En plena invasión de términos ligüísticos anglosajones, lo que suele conllevar notables restricciones descriptivas, la locución fake news viene sustituyendo a lo que tradicionalmente denominábamos bulo, es decir, «noticia falsa propalada con algún fin». Aunque ambas expresiones puedan parecer idénticas, sus connotaciones difieren mucho en la práctica, siendo más amplio y cotidiano el significado de bulo, pues desborda las implicaciones, con frecuencia ligadas a la política, propias del concepto de fake news.
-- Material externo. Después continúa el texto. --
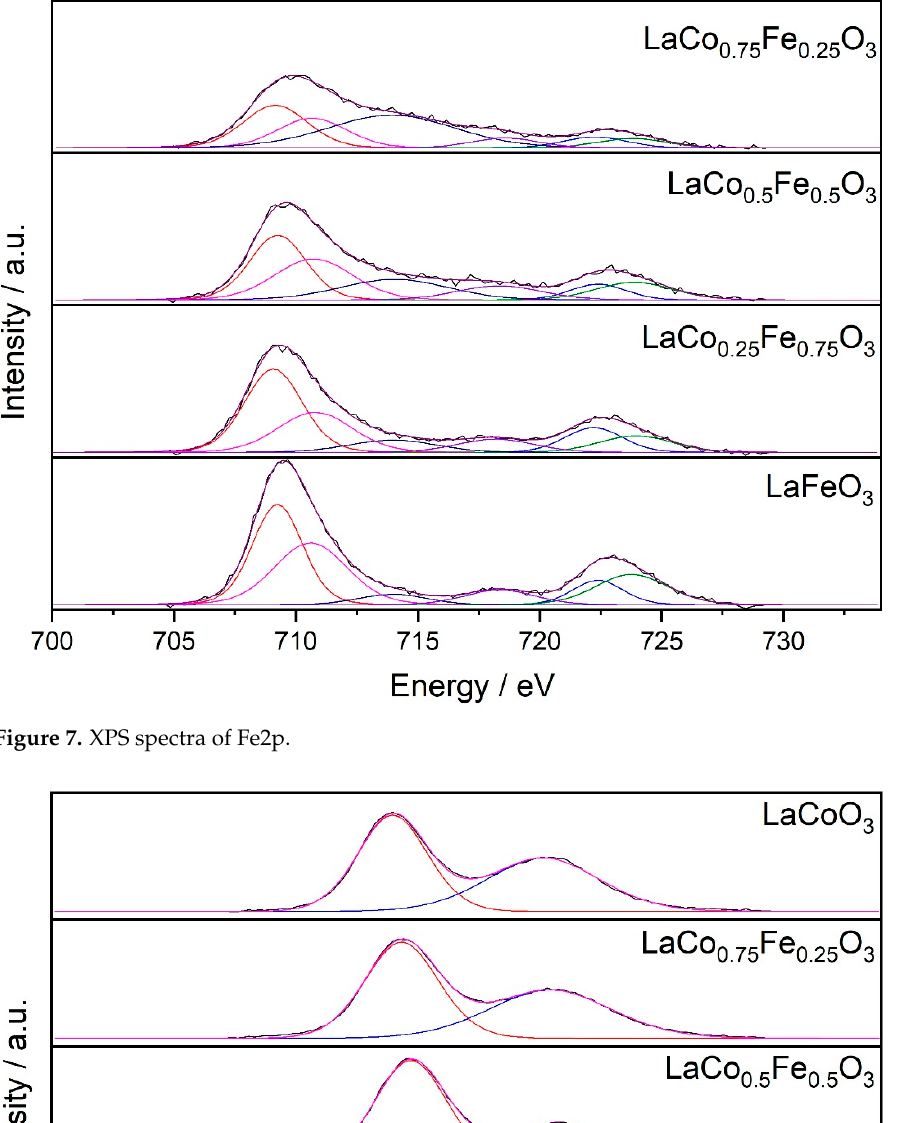
Figure 6. XPS spectra of Co2p.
El bulo, patraña, infundio o simplemente cuento, está en nuestra vida. Desde siempre. Sin embargo, aún no hemos aprendido a controlar cuanta falsedad proclaman los charlatanes de turno y los profesionales del embuste. Unos y otros alcanzan sus fines con notable facilidad, para hacer del mito una verdad concluyente de ardua derogación. Así, gangas increíbles y lucrativos asuntos quedan al alcance de cualquiera, mientras que oscuros alcorces permiten eludir peajes obligados y saltar barreras que, al parecer, ya solo detienen a los ingenuos desinformados. Si el perjuicio del engaño fuera solo económico, la cuestión sería menos trascendente, comparada con el daño que a la salud pueden ocasionar ciertas fábulas de prolífica difusión: dietas milagrosas y alimentos de asombrosas propiedades; dudosas terapias y ungüentos portentosos en lidia con el conocimiento científico, que caminan junto a teorías sin contrastar y cuyas secuelas pueden ser muy graves o intrigas en contra de prácticas bien fundadas, como la vacunación infantil.

En un mundo plagado de revelaciones tendenciosas y bulos perniciosos, la manipulación acecha a la sombra de la ausencia de criterio y de la necesidad de verificar cuanta información nos llega.